Small Sample CI Inferences: Example #2

Objective: This example shows how inferences are made about a single population mean for continuous data when the sample size is small. The t-test and the associated confidence interval are the standard tools for making statements about the population mean, but they require the data to be sampled independently from a normal distribution. This example goes through the steps of checking the assumptions and setting the confidence interval. Example #1 in the hypothesis testing module will revisit this problem to test a hypothesis about the population mean.

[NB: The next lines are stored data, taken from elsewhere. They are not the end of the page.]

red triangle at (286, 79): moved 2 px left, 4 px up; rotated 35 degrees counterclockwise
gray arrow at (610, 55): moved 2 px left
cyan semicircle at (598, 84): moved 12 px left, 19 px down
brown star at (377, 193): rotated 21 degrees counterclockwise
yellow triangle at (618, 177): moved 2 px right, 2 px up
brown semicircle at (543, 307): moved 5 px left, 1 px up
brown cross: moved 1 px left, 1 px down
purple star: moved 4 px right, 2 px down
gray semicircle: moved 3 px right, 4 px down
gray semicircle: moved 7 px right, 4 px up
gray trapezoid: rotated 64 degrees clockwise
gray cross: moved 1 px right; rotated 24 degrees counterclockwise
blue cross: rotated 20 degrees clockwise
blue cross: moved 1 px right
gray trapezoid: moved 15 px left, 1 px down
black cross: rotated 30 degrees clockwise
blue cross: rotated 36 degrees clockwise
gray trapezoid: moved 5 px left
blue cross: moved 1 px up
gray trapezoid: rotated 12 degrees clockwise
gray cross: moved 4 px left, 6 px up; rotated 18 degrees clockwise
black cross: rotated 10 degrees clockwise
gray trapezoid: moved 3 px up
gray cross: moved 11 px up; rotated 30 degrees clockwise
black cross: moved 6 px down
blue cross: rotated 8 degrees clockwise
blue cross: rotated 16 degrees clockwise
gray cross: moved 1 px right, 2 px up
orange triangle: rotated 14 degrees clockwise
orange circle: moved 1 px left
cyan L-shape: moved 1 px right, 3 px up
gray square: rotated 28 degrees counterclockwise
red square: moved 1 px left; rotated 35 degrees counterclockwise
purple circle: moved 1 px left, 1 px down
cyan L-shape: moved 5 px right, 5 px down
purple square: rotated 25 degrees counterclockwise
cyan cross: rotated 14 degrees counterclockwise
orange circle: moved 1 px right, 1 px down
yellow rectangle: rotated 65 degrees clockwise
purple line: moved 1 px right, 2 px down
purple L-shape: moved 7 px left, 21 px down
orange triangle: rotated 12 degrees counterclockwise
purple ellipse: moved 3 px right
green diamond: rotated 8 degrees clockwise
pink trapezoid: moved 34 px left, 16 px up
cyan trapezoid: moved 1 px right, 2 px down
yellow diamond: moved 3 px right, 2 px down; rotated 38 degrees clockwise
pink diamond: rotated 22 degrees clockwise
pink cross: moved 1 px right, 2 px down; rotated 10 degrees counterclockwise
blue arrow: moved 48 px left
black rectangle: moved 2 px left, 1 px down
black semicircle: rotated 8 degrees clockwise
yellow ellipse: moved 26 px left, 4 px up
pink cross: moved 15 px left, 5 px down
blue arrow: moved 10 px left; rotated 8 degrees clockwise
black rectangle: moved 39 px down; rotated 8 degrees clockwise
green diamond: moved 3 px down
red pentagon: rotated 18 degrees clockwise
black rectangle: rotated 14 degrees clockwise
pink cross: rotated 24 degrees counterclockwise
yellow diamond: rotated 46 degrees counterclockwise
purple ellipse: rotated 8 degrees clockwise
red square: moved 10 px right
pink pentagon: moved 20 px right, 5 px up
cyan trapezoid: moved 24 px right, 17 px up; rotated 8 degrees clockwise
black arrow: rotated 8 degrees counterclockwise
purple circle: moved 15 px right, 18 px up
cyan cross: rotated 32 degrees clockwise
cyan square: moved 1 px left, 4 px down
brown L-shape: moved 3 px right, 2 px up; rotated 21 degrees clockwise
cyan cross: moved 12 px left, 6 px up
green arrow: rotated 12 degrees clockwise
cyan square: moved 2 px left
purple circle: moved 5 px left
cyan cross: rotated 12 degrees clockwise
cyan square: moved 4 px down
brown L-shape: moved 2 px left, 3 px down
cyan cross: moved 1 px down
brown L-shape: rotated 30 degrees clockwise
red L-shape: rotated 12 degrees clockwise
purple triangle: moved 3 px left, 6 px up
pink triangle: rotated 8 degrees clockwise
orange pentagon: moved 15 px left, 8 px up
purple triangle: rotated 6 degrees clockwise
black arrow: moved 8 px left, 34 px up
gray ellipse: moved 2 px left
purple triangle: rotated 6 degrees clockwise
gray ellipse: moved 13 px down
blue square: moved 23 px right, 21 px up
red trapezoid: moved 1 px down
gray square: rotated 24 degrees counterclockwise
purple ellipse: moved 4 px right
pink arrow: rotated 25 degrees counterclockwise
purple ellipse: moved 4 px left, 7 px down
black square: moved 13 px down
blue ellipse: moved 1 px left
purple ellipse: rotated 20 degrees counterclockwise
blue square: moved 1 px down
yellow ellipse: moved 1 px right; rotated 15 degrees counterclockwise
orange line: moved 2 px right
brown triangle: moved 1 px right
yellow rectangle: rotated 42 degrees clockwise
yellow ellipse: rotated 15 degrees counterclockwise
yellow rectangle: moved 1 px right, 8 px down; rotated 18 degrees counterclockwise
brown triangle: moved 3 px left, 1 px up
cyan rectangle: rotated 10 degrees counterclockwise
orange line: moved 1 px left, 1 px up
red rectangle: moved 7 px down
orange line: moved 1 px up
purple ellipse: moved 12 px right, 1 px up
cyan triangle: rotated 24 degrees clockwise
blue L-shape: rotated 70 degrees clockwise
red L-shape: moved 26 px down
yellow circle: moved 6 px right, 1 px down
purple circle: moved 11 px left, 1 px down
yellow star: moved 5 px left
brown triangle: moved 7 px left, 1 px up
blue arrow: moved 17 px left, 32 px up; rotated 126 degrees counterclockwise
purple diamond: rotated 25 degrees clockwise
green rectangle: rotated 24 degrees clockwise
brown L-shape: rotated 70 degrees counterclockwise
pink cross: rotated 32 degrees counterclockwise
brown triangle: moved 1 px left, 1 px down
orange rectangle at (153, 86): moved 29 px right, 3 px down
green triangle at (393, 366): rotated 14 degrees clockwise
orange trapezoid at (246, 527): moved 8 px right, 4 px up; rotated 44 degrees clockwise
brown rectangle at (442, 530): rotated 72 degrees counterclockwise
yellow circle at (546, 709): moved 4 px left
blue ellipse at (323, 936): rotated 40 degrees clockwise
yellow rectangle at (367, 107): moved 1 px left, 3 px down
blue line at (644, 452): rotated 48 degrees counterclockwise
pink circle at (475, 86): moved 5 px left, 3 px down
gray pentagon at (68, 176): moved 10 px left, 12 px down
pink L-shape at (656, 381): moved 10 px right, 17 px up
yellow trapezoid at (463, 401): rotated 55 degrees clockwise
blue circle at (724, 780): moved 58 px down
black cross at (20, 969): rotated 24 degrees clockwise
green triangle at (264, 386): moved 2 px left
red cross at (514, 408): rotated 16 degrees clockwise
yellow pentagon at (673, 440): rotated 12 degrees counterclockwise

Problem Description: Data was collected on the breadth-to-length ratios of beaded rectangles used as decorations on leather goods by the Shoshoni American Indians. Are these rectangles consistent with the golden rectangles of the ancient Greeks (i.e., 1:0.618034)?

The histogram of the ratios shows that the data is positively skewed. Click on the right Animate button to increase the number of bins by 1. Then click on the Moments triangular reveal button to see the skewness value of 0.632.

The histogram indicates non-normality, but the histogram can give different appearances depending on how many bins are used and how the bin boundaries are selected. Likewise, the value of the skewness coefficient can result from many different distributional shapes. The assumption of normality can be examined with less ambiguity by constructing a normal quantile plot of the ratios. Click on normalPlot from the Histogram menu to display the normal quantile plot. The positive skewness is apparent by the upward concavity. Select Robust Fit from the QuantPlot popup menu to see the extent of the curvature. Then select Quantile Lines to show whether or not outliers are present. As can be seen, there are two outlier ratios (#10 and #20), one of which is extreme (#20). Actually, the data closely fall along a line except for the highest three values which increasingly deviate form linearity.

Despite the lack of normality, we will proceed with inferences based on the normal assumption, but we must be cautious in our interpretation. We will set a confidence interval on the population mean ratio. This can be done by clicking on the Confidence Interval reveal button on the histogram plot.

The 95% confidence limits are given in the text report in the bottom margin and they are graphically displayed in the histogram by a red confidence band. This confidence interval is constructed as the sample mean plus/minus the t-value times the standard error of the mean.

These moment summaries, shown in the top histogram above, help to clarify the interpretation of the confidence band. The sample mean is 0.66 which is graphically represented by the center line of the normal density. Note that the sample mean line passes through the center of the 95% confidence band. The location and length of the confidence band is compromised by the skewness (and outliers) of the distribution. Specifically, the sample mean is larger than the sample median of 0.641, which is seen in the normal quantile plot. The outliers not only increase the mean, but they also increase the standard deviation, which in turn lengthens the confidence band.

The golden rectangle ratio of 0.618 is within the 95% confidence band, which shows it is a plausible value. However, 0.618 is just inside the interval and clearly we must be careful in stating our conclusions. Due to violations of the assumptions, the evidence is inconclusive. The outliers increase the sample mean relative to the value of 0.618. On the other hand, the outliers increase the width of the confidence band, which makes it easier for the interval to cover 0.618. The confidence level can be changed by selecting other menu items from the Level popup menu. A 99% confidence interval gives more confidence at the expense of a wider interval. The golden rectangle is consistent with a 99% interval, but not with a 90% confidence interval.

Since the normal assumption is violated, it would be prudent to find a normalizing transformation of the data values prior to making inferences. Alternatively, a nonparametric approach can be used or the outlying values can be deleted. We will examine this latter option.

A histogram of the ratios with the two outliers removed is shown in the plot below.

Skewness is still present and the distribution is bunched somewhat into two groups as can be seen by changing the number of bins in the histogram or by examining the normal quantile plot. However, the normal quantile plot shows that outliers are no longer present. The conclusions are now somewhat stronger since 0.618 is in the confidence interval corresponding to any reasonable confidence level.